* **ACTIVITY**
Take the lines from the one with "Em ativações organizadas" through the end of the material below and repeat them exactly, dropping every picture.

+++

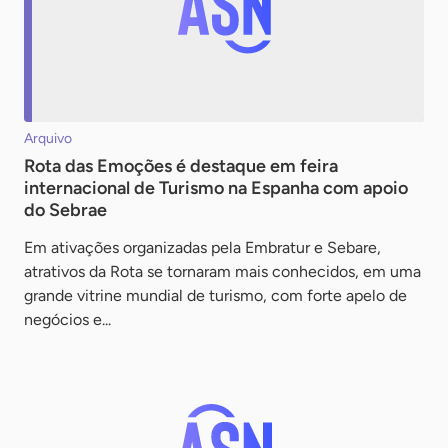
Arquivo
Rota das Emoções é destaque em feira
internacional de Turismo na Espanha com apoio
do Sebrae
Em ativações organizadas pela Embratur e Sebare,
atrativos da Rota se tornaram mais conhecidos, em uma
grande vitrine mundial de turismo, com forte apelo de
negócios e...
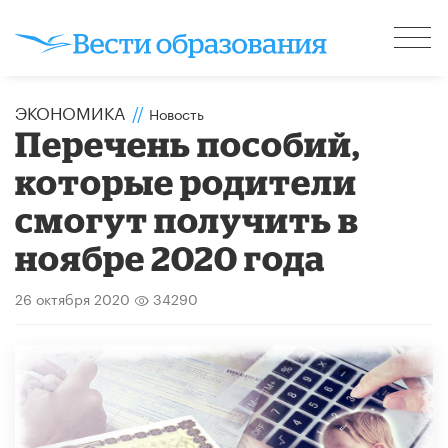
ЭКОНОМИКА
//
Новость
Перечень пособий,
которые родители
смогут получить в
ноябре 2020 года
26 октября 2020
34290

+++

* **RESULT BELOW**
Em ativações organizadas pela Embratur e Sebare,
atrativos da Rota se tornaram mais conhecidos, em uma
grande vitrine mundial de turismo, com forte apelo de
negócios e...
ЭКОНОМИКА
//
Новость
Перечень пособий,
которые родители
смогут получить в
ноябре 2020 года
26 октября 2020
34290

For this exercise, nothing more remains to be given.